Fig 2. The architectural organization of the theory.

Fig 2

It consists of multiple stochastic optimal control schemes where each of them is attached to a particular goal presented currently in the field. We illustrate the architecture of the theory using the hypothetical scenario of the soccer game, in which the player who is possessing the ball is presented with 3 alternative options—i.e., 3 teammates—located at different distances from the current state x t. In such a situation, the control schemes related to these options are triggered and generate 3 action plans (u 1 = π 1(x t), u 2 = π 2(x t) and u 3 = π 3(x t)) to pursue each of the individual options. At each time t, desirabilities of the each policy in terms of action cost and good value are computed separately, then combined into an overall desirability. The action cost of each policy is the cost-to-go of the remaining actions that would occur if the policy were followed from the current state x t to the target.
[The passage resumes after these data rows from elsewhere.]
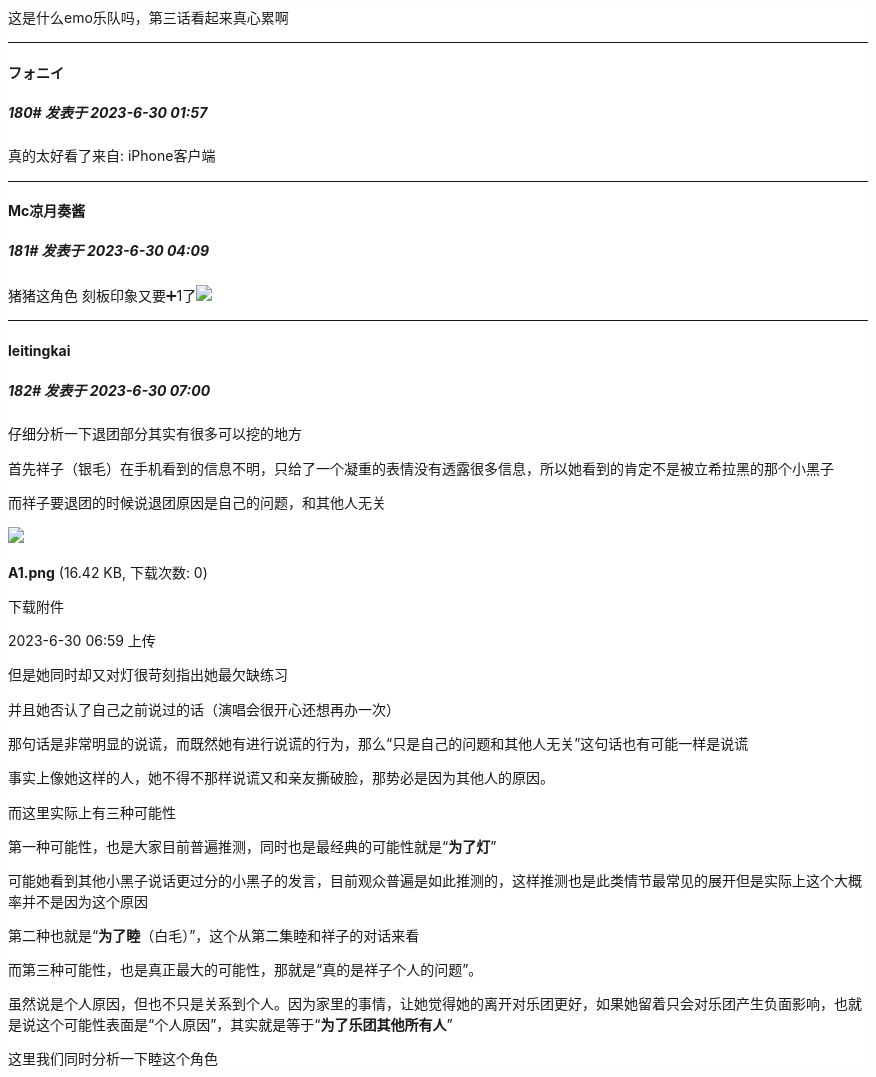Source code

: 这是什么emo乐队吗，第三话看起来真心累啊


*****

####  フォニイ  
##### 180#       发表于 2023-6-30 01:57

真的太好看了来自: iPhone客户端


*****

####  Mc凉月奏酱  
##### 181#       发表于 2023-6-30 04:09

猪猪这角色 刻板印象又要➕1了<img src="https://static.saraba1st.com/image/smiley/face2017/067.png" referrerpolicy="no-referrer">


*****

####  leitingkai  
##### 182#       发表于 2023-6-30 07:00

仔细分析一下退团部分其实有很多可以挖的地方

首先祥子（银毛）在手机看到的信息不明，只给了一个凝重的表情没有透露很多信息，所以她看到的肯定不是被立希拉黑的那个小黑子

而祥子要退团的时候说退团原因是自己的问题，和其他人无关

<img src="https://img.saraba1st.com/forum/202306/30/065932hsixgxl6gi5uxxxx.png" referrerpolicy="no-referrer">

<strong>A1.png</strong> (16.42 KB, 下载次数: 0)

下载附件

2023-6-30 06:59 上传

但是她同时却又对灯很苛刻指出她最欠缺练习

并且她否认了自己之前说过的话（演唱会很开心还想再办一次）

那句话是非常明显的说谎，而既然她有进行说谎的行为，那么“只是自己的问题和其他人无关”这句话也有可能一样是说谎

事实上像她这样的人，她不得不那样说谎又和亲友撕破脸，那势必是因为其他人的原因。

而这里实际上有三种可能性

第一种可能性，也是大家目前普遍推测，同时也是最经典的可能性就是“<strong>为了灯</strong>”

可能她看到其他小黑子说话更过分的小黑子的发言，目前观众普遍是如此推测的，这样推测也是此类情节最常见的展开但是实际上这个大概率并不是因为这个原因

第二种也就是“<strong>为了睦</strong>（白毛）”，这个从第二集睦和祥子的对话来看

而第三种可能性，也是真正最大的可能性，那就是“真的是祥子个人的问题”。

虽然说是个人原因，但也不只是关系到个人。因为家里的事情，让她觉得她的离开对乐团更好，如果她留着只会对乐团产生负面影响，也就是说这个可能性表面是“个人原因”，其实就是等于“<strong>为了乐团其他所有人</strong>”

这里我们同时分析一下睦这个角色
These action costs are converted into a relative desirability that characterizes the probability that implementing this policy will have the lowest cost relative to the alternative policies. Similarly, the good value attached to each policy is evaluated in the goods-space and is converted into a relative desirability that characterizes the probability that implementing that policy (i.e., select the goal i) will result in highest reward compare to the alternative options, from the current state x t. These two desirabilities are combined to give what we call “relative-desirability” value, which reflects the degree to which the individual policy π i is desirable to follow, at the given time and state, with respect to the other available policies. The overall policy that the player follows is a time-varying weighted mixture of the individual policies using the desirability value as weighted factor. Because relative desirability is time- and state- dependent, the weighted mixture of policies produces a range of behavior from “winner-take-all” (i.e., pass the ball) to “spatial averaging” (i.e., keep the ball and delay your decision).